Chaudhry, a.k.a. PlasticBarista, is based in Finland where he in his spare time designs practical devices that can be 3D printed. This one is a planter for, well, plants!
The structure holds three standard size plant pots at different elevations. If you look at this design, you might think that it is unstable and will tip over, possibly fatally injuring your plants.
This is apparently not the case, as Chaudhry explains:
“As much as it looks wonky, the center-of-mass is perfectly centred. As long as the three cups are (roughly) equally weighted, it stays upright!”
There are hidden features in the Biohazard design. First, the support arms holding up the plant containers are hollow, and they allow excess water from the plant pots (which usually have holes in the bottom for overwatering scenarios) to flow downward.
The base of the Biohazard contains a hidden drawer holding a water capture tray. This is where the water drains into. The drawer can be pulled out and emptied.
I’m truly impressed with this design for several reasons, mostly due to the specific ways it is compatible with 3D printing. First, all of the parts can be 3D printed at once in a single print job: they should fit on any reasonably-sized 3D printer build platform.
Secondly, the parts are designed so that they can be 3D printed without support materials. This saves material and printing time. And your time too, as there is little, if any, post-processing to do.

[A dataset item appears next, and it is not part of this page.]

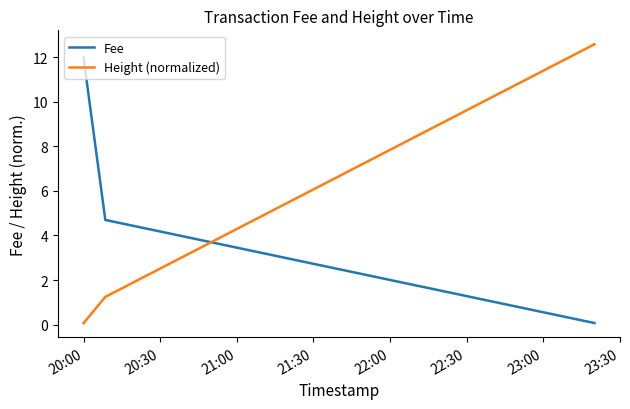

Which series has the largest total across all categories?

Fee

The parts when printed simply snap or screw together. The support arms screw into the base of each plant pot holder easily, right off the printer. This video shows how it works:
When printing this object, be sure to use a sufficient amount of infill and perimeters to make it strong enough to hold up the plants. If you skimp on material, you might be in for a disastrous surprise.
The Biohazard planter is actually an ideal setup for a desktop herb garden. If you haven’t tried using fresh herbs in your cooking, you don’t know what you’re missing. This is an easy way to get started.
You might be wondering why it’s called the “Biohazard” planter. It turns out that if you view the object from above, it looks suspiciously like the famous international biohazard symbol.
It’s quite apparent that Chaudhry clearly spent good time designing this piece with Autodesk Fusion 360. For your added pleasure, Chaudhry has also included two sizes of plant cup and a plate option to hold other items if you are so inclined.
If you have small plants you’d like to mount more efficiently space-wise, consider 3D printing this terrific 3D model.